━━━ Text section

War Still Pounds Iraqis

The conflict's effects remain: public health problems, environmental hazards, destruction of water supplies, and reduced crop yields

IT'S well over a year since Operation Desert Storm ceased. Iraq is no longer in the spotlight and for good reason. A number of the parties involved in the war are anxious to put its conflict behind them. Baghdad - the barometer for the Western media - appears to be rapidly recovering. A return to "normalcy" is within sight.

Yet there is much more work to be done to alleviate the human suffering and environmental damage in the region. The Gulf war and the stiff United Nations embargo that followed have pushed Iraq - once a rapidly developing nation - back by decades.

Studies conducted by international missions indicate that the public health crisis in Iraq continues. The most comprehensive examination to date, by the International Study Team (the second Harvard Study Team), documents that over 70,000 children under the age of five died in 1991 because of the effects of the Gulf war and sanctions.

Subsequent studies indicate that nearly 30,000 children have died in the first four months of 1992. The main cause of death is malnutrition and dehydration. Infant mortality has risen 310 percent compared to pre-Gulf war Iraq.

Foreign physicians visiting Iraq are frustrated by the number of children dying from previously minor ailments like flu or diarrhea. Now as temperatures rise with the arrival of summer, the problem will get worse. In southern Iraq, doctors are bracing for an increase in cholera and typhoid fever.

The ability of UN relief agencies and nongovernmental organizations to coordinate restoration projects or distribute food and medicine in Iraq is shaky. Given the tensions between Iraq and the United States-led coalition, relief groups are forced to pirouette around the sanctions issue.

The UN High Commission for Refugees (UNHCR) was scheduled to have pulled most of its several hundred staffers out of northern Iraq by the end of May. Their mandate now goes to the already overworked UNICEF staff in Iraq.

━━━━━━

- [Exercise instructions]
1 > Reproduce the passage of the article on the Gulf war's aftermath in Iraq from "Foreign physicians visiting" to "staff in Iraq.".
2 > Resume the article on the Gulf war's aftermath in Iraq after its final sentence.

━━━ Extracted records

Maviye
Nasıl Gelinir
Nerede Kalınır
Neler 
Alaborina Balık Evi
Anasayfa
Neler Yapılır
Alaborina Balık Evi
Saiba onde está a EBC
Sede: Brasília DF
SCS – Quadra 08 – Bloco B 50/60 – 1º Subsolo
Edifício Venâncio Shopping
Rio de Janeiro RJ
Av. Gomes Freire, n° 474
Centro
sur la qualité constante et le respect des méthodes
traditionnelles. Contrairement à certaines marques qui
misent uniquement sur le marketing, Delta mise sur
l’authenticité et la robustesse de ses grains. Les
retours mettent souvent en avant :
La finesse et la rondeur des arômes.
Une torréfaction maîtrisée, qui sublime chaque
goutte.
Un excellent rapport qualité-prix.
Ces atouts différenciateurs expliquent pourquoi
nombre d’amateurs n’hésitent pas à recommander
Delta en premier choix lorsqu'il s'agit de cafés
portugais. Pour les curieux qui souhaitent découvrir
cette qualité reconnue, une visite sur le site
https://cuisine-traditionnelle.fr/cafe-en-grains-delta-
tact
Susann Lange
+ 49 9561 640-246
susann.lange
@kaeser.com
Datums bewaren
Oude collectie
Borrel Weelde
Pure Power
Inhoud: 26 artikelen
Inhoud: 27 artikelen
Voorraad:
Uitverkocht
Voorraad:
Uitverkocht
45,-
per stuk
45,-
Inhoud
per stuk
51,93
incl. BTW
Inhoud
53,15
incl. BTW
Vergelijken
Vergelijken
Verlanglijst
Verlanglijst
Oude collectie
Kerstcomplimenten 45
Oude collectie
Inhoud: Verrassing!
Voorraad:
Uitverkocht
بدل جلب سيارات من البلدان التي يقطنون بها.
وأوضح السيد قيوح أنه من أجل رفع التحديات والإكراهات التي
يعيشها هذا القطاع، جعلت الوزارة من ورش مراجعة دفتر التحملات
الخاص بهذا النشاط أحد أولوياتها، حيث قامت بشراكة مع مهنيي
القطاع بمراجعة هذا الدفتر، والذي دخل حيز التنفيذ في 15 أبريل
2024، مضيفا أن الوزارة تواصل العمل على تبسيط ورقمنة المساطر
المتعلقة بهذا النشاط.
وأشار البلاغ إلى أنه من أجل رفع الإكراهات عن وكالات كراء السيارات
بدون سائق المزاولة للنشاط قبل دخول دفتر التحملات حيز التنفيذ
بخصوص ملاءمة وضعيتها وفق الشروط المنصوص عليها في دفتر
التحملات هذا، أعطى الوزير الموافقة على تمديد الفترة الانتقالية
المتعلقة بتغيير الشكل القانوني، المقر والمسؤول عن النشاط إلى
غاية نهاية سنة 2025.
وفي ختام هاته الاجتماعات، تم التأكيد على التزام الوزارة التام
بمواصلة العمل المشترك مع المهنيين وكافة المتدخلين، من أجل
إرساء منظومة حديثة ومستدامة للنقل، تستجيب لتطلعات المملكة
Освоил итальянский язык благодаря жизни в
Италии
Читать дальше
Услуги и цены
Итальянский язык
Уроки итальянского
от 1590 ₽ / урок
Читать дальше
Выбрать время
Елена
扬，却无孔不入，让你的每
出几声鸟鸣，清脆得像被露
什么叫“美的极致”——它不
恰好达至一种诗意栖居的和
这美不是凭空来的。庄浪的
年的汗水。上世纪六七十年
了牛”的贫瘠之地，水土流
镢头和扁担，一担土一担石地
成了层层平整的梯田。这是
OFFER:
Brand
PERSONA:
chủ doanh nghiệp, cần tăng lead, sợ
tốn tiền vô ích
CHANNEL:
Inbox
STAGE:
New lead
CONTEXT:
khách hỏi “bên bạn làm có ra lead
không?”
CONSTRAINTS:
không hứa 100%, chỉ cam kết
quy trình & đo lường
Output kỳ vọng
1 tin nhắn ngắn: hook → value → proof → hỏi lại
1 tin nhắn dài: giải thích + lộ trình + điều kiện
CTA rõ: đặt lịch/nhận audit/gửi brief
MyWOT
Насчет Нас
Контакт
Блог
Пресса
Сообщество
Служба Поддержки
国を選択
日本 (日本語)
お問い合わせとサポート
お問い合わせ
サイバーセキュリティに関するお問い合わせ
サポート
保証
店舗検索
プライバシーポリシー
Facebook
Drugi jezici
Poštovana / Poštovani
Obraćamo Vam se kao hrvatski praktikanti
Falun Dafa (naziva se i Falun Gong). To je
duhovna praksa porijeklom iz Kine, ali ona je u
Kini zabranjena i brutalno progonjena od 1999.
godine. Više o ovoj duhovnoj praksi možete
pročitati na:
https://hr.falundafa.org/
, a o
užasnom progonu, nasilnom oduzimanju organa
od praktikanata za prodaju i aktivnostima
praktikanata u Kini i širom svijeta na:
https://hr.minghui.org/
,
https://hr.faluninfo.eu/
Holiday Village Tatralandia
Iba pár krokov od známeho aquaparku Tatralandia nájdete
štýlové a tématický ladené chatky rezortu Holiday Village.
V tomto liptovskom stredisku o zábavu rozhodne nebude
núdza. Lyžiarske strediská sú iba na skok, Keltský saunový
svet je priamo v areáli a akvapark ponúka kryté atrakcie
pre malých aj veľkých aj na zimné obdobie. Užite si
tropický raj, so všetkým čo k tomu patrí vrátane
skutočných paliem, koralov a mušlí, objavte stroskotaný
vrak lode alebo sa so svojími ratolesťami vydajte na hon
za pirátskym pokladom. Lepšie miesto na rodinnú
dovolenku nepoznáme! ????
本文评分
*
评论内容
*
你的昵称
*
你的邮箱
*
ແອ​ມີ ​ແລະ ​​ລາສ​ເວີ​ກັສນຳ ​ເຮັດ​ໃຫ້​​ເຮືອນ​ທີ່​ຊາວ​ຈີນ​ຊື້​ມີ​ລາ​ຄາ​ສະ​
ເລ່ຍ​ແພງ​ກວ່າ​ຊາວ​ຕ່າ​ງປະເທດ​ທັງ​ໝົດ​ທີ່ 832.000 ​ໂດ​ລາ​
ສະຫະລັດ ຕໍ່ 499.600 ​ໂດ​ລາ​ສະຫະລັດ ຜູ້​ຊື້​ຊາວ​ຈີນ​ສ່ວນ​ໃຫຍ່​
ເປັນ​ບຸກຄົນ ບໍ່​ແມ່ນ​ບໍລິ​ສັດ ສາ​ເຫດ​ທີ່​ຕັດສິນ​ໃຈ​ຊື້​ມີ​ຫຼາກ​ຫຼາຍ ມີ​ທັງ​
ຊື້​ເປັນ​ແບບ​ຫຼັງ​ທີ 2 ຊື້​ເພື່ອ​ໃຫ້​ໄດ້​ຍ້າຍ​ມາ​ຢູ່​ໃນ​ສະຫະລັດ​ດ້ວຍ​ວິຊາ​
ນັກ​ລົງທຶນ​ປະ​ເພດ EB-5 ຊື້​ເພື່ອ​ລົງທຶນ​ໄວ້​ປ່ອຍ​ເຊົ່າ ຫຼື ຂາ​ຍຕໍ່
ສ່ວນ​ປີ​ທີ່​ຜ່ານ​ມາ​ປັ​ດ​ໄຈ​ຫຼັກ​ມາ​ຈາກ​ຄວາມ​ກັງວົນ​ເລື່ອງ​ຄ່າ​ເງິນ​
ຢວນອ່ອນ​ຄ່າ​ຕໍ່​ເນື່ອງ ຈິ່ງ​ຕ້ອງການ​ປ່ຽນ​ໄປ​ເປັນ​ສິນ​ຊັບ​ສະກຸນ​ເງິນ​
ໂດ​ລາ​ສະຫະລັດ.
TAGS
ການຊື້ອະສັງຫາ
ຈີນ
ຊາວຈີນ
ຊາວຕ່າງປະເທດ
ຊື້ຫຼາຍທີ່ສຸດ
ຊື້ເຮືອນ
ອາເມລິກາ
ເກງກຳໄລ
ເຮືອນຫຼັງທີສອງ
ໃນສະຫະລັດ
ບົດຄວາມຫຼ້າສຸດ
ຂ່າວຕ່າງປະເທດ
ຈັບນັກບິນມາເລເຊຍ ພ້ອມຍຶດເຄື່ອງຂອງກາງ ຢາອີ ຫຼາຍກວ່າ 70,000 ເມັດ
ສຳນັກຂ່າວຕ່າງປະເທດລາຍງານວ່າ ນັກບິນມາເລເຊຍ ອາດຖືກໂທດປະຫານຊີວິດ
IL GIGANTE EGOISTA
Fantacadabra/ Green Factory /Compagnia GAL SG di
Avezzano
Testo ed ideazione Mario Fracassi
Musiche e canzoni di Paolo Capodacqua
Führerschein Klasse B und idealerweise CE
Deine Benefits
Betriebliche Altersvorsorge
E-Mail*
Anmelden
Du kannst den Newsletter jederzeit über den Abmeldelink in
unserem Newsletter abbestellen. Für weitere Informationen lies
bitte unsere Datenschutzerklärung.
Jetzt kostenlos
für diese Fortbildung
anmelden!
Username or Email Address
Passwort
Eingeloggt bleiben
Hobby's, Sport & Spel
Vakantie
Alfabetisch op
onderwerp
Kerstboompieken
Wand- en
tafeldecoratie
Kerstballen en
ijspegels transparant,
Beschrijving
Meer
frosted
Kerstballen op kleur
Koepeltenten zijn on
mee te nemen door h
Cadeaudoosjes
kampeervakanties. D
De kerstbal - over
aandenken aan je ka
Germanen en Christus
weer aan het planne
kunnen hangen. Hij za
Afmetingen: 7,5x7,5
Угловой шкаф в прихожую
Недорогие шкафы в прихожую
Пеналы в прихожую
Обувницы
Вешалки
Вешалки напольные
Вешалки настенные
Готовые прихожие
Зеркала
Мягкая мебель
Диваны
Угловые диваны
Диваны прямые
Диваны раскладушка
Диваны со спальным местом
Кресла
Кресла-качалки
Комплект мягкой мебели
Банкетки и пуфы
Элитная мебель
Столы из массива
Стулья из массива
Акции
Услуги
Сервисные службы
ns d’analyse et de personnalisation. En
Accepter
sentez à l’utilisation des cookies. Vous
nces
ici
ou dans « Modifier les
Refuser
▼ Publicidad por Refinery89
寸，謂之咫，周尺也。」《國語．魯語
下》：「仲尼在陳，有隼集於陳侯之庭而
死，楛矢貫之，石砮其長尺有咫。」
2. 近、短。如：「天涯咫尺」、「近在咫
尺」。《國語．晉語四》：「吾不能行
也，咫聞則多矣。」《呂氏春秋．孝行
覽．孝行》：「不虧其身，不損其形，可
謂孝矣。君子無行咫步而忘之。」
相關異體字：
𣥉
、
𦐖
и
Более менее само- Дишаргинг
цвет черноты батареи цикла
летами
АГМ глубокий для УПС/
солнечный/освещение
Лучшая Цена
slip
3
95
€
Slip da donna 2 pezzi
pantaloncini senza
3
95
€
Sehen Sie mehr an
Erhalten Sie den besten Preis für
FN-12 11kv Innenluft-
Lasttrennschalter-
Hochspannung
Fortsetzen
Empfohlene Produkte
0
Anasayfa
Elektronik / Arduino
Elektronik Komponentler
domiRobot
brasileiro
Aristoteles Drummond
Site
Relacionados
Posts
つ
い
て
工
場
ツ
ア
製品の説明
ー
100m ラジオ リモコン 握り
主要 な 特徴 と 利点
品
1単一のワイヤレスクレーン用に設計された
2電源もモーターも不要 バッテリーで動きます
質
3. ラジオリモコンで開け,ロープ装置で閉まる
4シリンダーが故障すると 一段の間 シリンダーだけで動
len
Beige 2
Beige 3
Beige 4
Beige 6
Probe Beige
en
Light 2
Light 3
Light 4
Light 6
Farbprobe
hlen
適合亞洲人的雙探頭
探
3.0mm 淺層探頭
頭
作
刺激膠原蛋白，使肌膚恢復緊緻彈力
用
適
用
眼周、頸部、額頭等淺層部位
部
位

━━━━━━

- [Task responses]
1 >
Foreign physicians visiting Iraq are frustrated by the number of children dying from previously minor ailments like flu or diarrhea. Now as temperatures rise with the arrival of summer, the problem will get worse. In southern Iraq, doctors are bracing for an increase in cholera and typhoid fever.

The ability of UN relief agencies and nongovernmental organizations to coordinate restoration projects or distribute food and medicine in Iraq is shaky. Given the tensions between Iraq and the United States-led coalition, relief groups are forced to pirouette around the sanctions issue.

The UN High Commission for Refugees (UNHCR) was scheduled to have pulled most of its several hundred staffers out of northern Iraq by the end of May. Their mandate now goes to the already overworked UNICEF staff in Iraq.

2 >
While the UNHCR recedes from the north, questions arise about who will fill the role as the buffer between the Kurds and Saddam Hussein's military. No one seems to have an answer.

Military historians are likely to remember the Gulf war as a modern day blitzkrieg, a triumph of "smart bombs" and other high-tech wizardry. While the fighting was brought to a swift conclusion, however, the onslaught against the environment and human health continues.

A recent report by the GAO on US weapon efficacy in the Gulf war estimates that 70 percent of the conventional bombs dropped missed their targets; 20 percent of the 88,500 tons of bombs dropped on Iraq didn't explode.

Iraq's electrical system, the backbone of the country, was thoroughly bombed. It now operates at a precarious 60 percent. Because of the embargo, the country is forced to cannibalize spare parts for makeshift repairs.

Iraq's agriculture has been devastated. The lack of electricity has crippled most of the irrigation network. There is a severe shortage of seeds, fertilizers, pesticides, and veterinary medicines. The Arms Control Research Center provided environmental analysis for to the September International Study Team mission. Its pessimistic forecast for the June 1992 harvest has been affirmed by UN relief agencies.

Most of the population outside of Baghdad is susceptible to a high incidence of waterborne diseases. While some northern cities have stabilized their potable water supply, Iraq's southern half is feverishly trying to restore its water system.

The Basra Petro-Chemical Plant, built by Loomis-USA, was the largest producer of chlorine in Iraq - 45,000 tons per year, 90 percent of it used for water purification. The plant was destroyed in three separate Allied attacks. Loomis employees were working there until two weeks before the bombing; they knew that a plant like that couldn't be converted into a chemical weapons station in two weeks. Iraq was a major exporter of chlorine prior to the Gulf war.

From my experience in Iraq, it's clear that the environmental effects of the Gulf war will continue to harm people for years to come.

Most scientists are looking only at the environmental degradation in Kuwait and ignoring the tragedy next door in Iraq.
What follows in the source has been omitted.